Papa’s massive presence filled the doorway, and the three women of the household waited to gauge his mood and motive.
His eyes quickly scanned the room, falling twice upon me—at first and at last. “I see you are awake.”
It was not quite an apt term for coming out of a dead faint, yet all I could say was yes.
“Good.” He nodded once. “Well, then. Good night.” With that, he turned to leave.
Henrietta made to rise. “But, Papa—”
I grabbed her arm and pulled her to silence. Arabel added her own shake of the head. Not now.
None of us moved until Papa’s footfalls faded into the silence of the house. Only then did we breathe.
“Will he ever forgive me?” Henrietta said.
“Of course he will,” Arabel said. “The Bible insists on forgiveness.”

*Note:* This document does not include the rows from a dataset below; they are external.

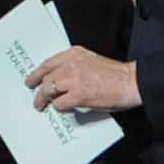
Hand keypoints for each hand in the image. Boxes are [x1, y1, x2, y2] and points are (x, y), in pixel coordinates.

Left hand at [25, 46, 140, 112]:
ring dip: (43, 100)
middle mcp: (71, 64)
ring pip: (48, 90)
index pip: (48, 63)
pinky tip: (63, 109)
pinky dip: (59, 108)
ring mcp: (73, 79)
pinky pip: (60, 104)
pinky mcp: (78, 95)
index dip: (37, 73)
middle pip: (46, 78)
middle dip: (37, 88)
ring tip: (41, 106)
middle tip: (34, 96)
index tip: (32, 79)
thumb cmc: (115, 74)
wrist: (131, 81)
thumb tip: (60, 81)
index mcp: (74, 54)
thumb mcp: (91, 60)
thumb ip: (74, 66)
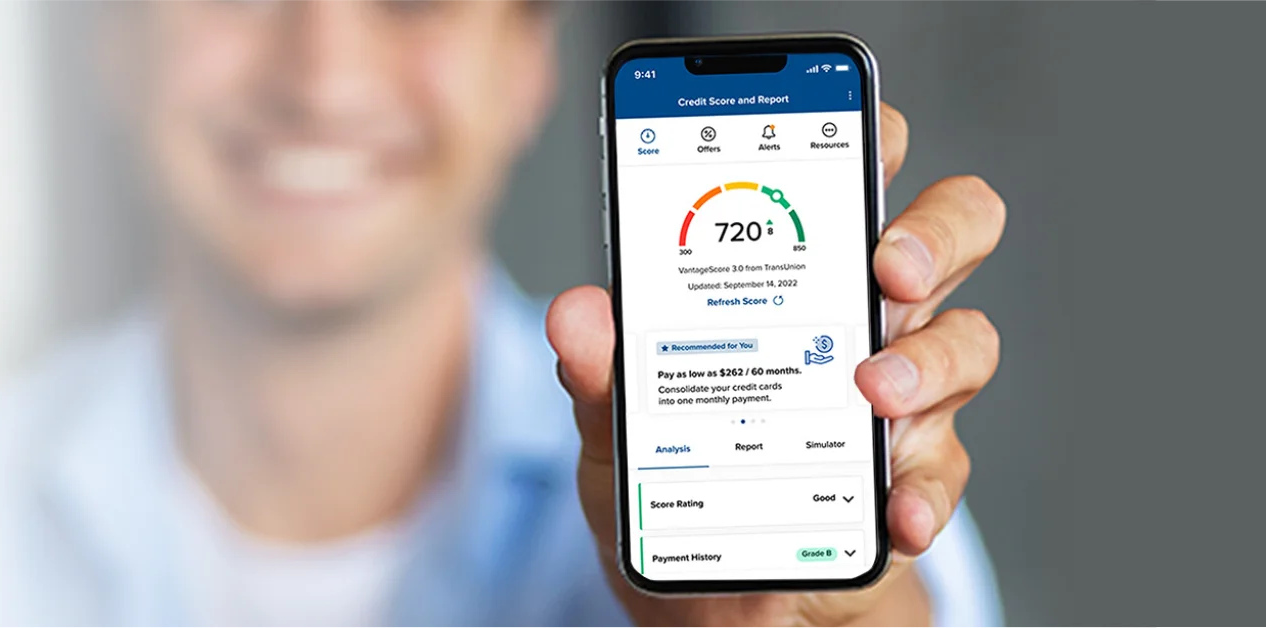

Henrietta shook her head. “But does Papa?”
They proceeded to ask after my needs and I assured them Wilson would take care of me. Then they kissed me good-night and departed.
Only after the solitude of my room was retaken did I realize that Papa had not stayed to pray with me.
He had never missed an evening. It was our special time together.
Yet tonight . . . had he deemed me so undeserving that he was repulsed by my very presence? Was he so disgusted with Henrietta’s sin that he now lumped me as one with her? Had I forever lost his favour?
I gazed at my Bible on the table near the sofa where we always knelt. I could pray alone. I often did so, but had never attempted these final prayers of the day without my father’s influence.
I could kneel down without him. And yet, somehow the idea of bypassing one father to speak with another . . .
I remained where I was, across the room from our holy place.
I had never felt so alone.
And unworthy.
EIGHT
I should not care for praise.
But I did.
The Bible says that Pride goeth before destruction, and an haughty spirit before a fall, and because I do not wish to fall, I tried to keep my pride in check lest I demand divine repercussions.